Consegna:
Rispondi alle seguenti domande sull'articolo riguardante la formazione Osoppo.
(a) Quale nome avrebbe adottato in seguito la nuova formazione?
(b) Di quali due partiti era il partigianesimo "politico" intorno al quale si muovevano le altre forze?
(c) Tra gli ex militari, quali sono indicati in particolare come fedeli al giuramento?

La nuova formazione, che avrebbe in seguito adottato il nome di Osoppo <7, era destinata ad assumere un ruolo particolarmente importante nella società rurale friulana. A differenza delle unità garibaldine, più unite dal punto di vista ideologico, nelle Osoppo confluirono forze varie, spesso distanti le une dalle altre per posizioni, sentimenti e propositi. Intorno al partigianesimo “politico” del PdA e della DC, si muovevano un generico sentimento socialisteggiante delle masse popolari che invocava giustizia sociale, il modernismo cattolico e del clero friulano, il patriottismo degli ex militari, soprattutto degli ufficiali, fedeli al giuramento e, in genere, l’apporto degli apolitici, civili o militari che fossero.

Materiale fornito:
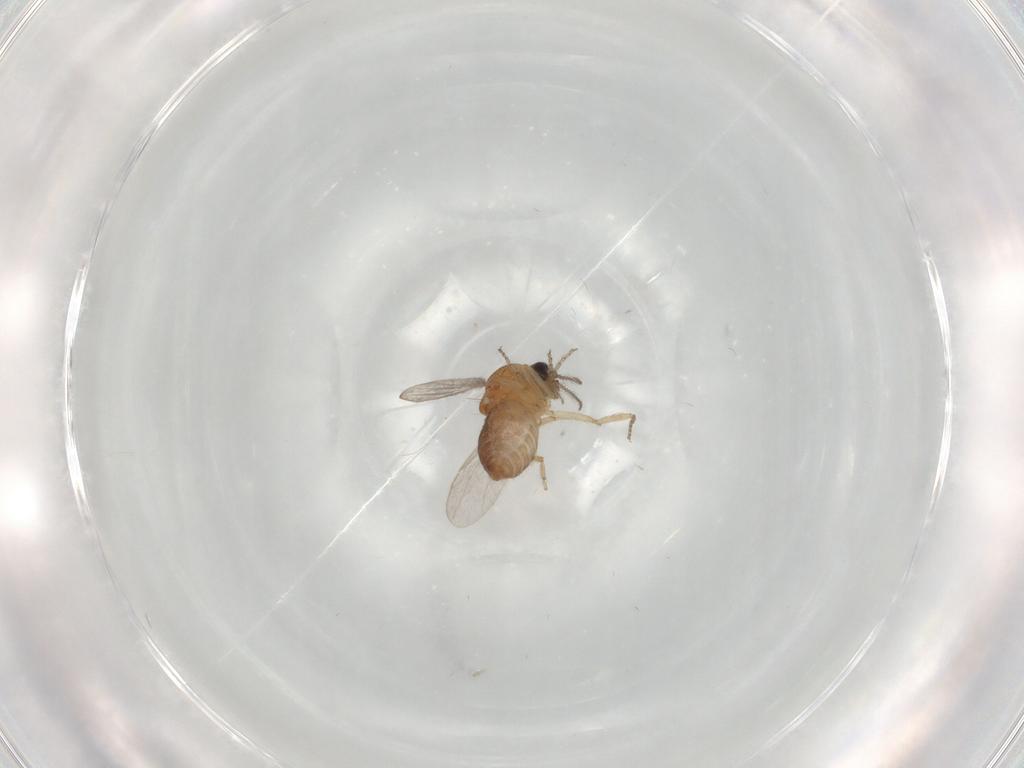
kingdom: Animalia
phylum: Arthropoda
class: Insecta
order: Diptera
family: Ceratopogonidae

Risposta completa:
(a) Il nome di Osoppo.
(b) Del PdA e della DC.
(c) Soprattutto gli ufficiali.